Antidepressants are supposed to be the magic bullet for curing depression. But are they? I used to think so. As a clinical psychologist, I used to refer depressed clients to psychiatric colleagues to have them prescribed. But over the past decade, researchers have uncovered mounting evidence that they are not. It seems that we have been misled. Depression is not a brain disease, and chemicals don't cure it.



My awareness that the chemical cure of depression is a myth began in 1998, when Guy Sapirstein and I set out to assess the placebo effect in the treatment of depression. Instead of doing a brand new study, we decided to pool the results of previous studies in which placebos had been used to treat depression and analyze them together. What we did is called a meta-analysis, and it is a common technique for making sense of the data when a large number of studies have been done to answer a particular question.

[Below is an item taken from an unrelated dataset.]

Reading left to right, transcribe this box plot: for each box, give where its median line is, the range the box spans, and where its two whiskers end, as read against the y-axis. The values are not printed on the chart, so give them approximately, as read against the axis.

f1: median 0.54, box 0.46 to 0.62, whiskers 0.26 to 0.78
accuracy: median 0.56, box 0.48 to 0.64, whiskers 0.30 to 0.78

It is rare for a study to focus on the placebo effect--or on the effect of the simple passage of time, for that matter. So where were we to find our placebo data and no-treatment data? We found our placebo data in clinical studies of antidepressants. All told, we analyzed 38 published clinical trials involving more than 3,000 depressed patients. What we found came as a big surprise. It turned out that 75 percent of the antidepressant effect was also produced by placebos - sugar pills with no active ingredients that are used to control the effects of hope and expectation in clinical trials. In other words, most of the improvement seen in patients given antidepressants was a placebo effect.



Worse yet, it seemed that even the small seeming drug effect might have really been a placebo effect. These studies were supposed to be double-blind. That means that neither the patients nor their doctors were supposed to know whether they had been given the real drug or a placebo. As it turned out, most of them were able to figure out which they were given, especially those who had been given the real drug. Antidepressants have side effects, and when a patient experiences these side effects, they know that they are in the drug group rather than the placebo group. That knowledge could be responsible for the small apparent advantage of drug over placebo.



As you might imagine, our study was very controversial. How could these drugs, which account for about 15 percent or all prescriptions in the US, be placebos? The antidepressants we studied had been approved by the FDA. If they were just placebos, why did the FDA approve them?